Эпилог «советской глинкианы», закрепляя асафьевские постулаты, будет куда более явно, чем сами его работы о Глинке, нацелен на построение эстетической модели советской музыки. Это нашло отражение и в киноглинкиане. Глинка в фильме Александрова говорит о своих задачах создания «Руслана» как нового оперного жанра:
<…> хочу соединить музыку наших народов, которые издавна живут в России, живут вместе: и Кавказ, и финны, и восток. Понять русскую музыку в широком смысле… как у вас – «всяк сущий» в ней язык1621.
Старомодная заинтересованность Асафьева в самом композиторе и искренняя влюбленность в его сочинения была вытеснена откровенным прагматизмом последователей ученого. Недаром в конце 1950-х, суммируя итоги «глинковедения», В.А. Киселев1622 с сожалением констатирует:
Следует признать, что общая полнота собирания глинкинской эпистолярии уже достигнута, и отдельные находки только дополнят ее, но вряд ли дадут что-либо, позволяющее заново пересмотреть отдельные эпизоды личной и творческой жизни композитора. Значительно хуже обстоит дело с собиранием музыкального наследия Глинки. Многие сочинения вообще неизвестны, а даже изданные, как приводимый мною пример с Серенадой на тему «Анны Болейн», также остаются вне нашего поля зрения1623.
Однако Глинка был теперь нужен не сам по себе, а как идеолог советского искусства. И работы Асафьева, умершего в 1949 году, отныне читали именно в свете этих актуальных задач:
От Глинки – назад, к истокам русской музыки, от Глинки – вперед, ко всей русской классике, от Глинки вперед – к советской современности, к строительству новой музыкальной культуры – таков был путь Б.В. Асафьева – исследователя, музыканта, общественного деятеля1624.
Акцент, соответственно, был сделан на оформлении эстетических постулатов Глинки в законченную и современную по своим выводам систему воззрений и художественных рецептов, пригодную для использования. Под этим знаком и проходят публикации документов по биографии и творчеству Глинки в 1950-х годах.
Так, сборник фрагментов высказываний Глинки по вопросам искусства сопровождается редакторским предисловием, где, в частности, сказано:
В своих высказываниях Глинка затрагивал вопросы, волновавшие в его эпоху передовых представителей русского искусства, вопросы и ныне актуальные для советского музыкального творчества. Это – проблемы патриотизма, народности и реализма в музыке, доступности музыкального искусства1625.

────────

> _ВАША ЗАДАЧА_
Напишите, что идёт дальше в тексте о советском взгляде на Глинку, начиная сразу после его последнего предложения.

> _ДАННЫЕ_

────────

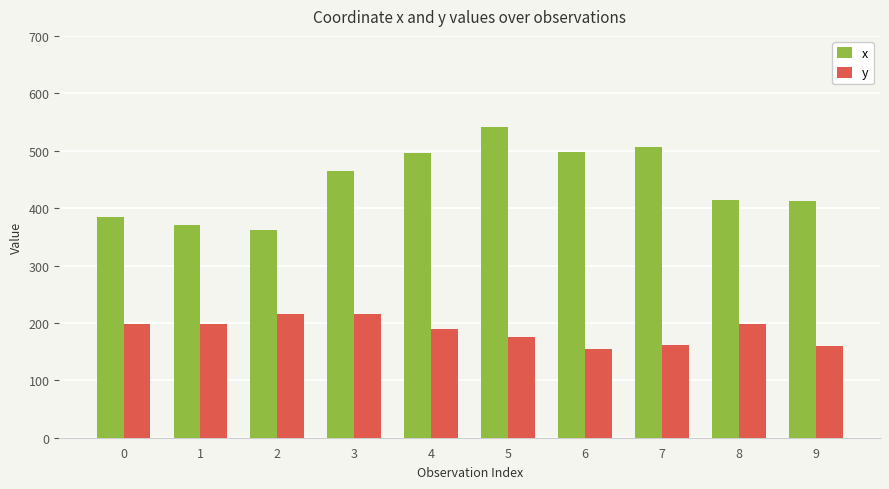

Which series has the widest spread of values?

x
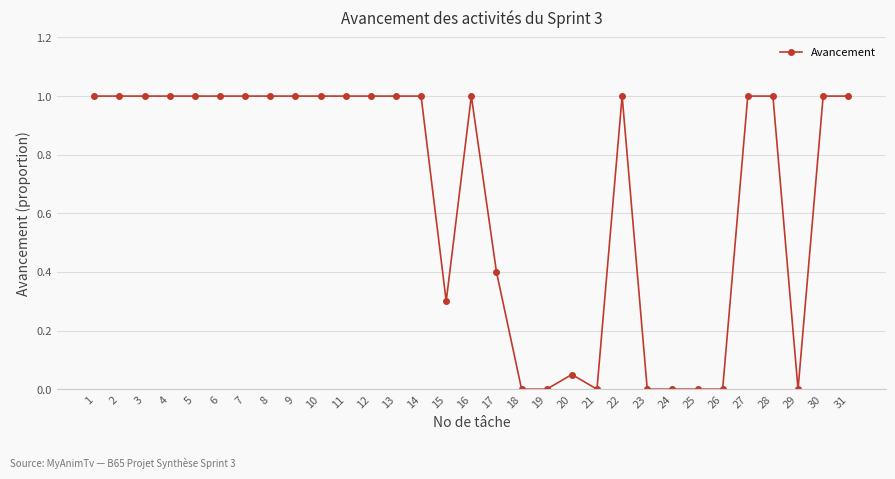

What is the greatest value displayed?

1.0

────────

> _РЕЗУЛЬТАТ НИЖЕ_
Вся эта характерная для конца 1940-х – начала 1950-х годов риторика никак не связана с весьма скромными и почти всегда нацеленными на музыкантскую практику глинкинскими замечаниями. Но подобное комментирование выдвигает асафьевского «умного художника» на роль идеолога современного искусства. Замечу, что в брошюре К.А. Кузнецова о Глинке 1920-х годов уже содержалось прозорливое обращение к «будущему исследователю Глинки». Указывая на переписку с композитором В.Н. Кашперовым, автор писал:
<…> он найдет здесь Глинку в необычайной для него роли музыкального эстетика (письмо 1856 г). Но это лишь маленький эпизод1626.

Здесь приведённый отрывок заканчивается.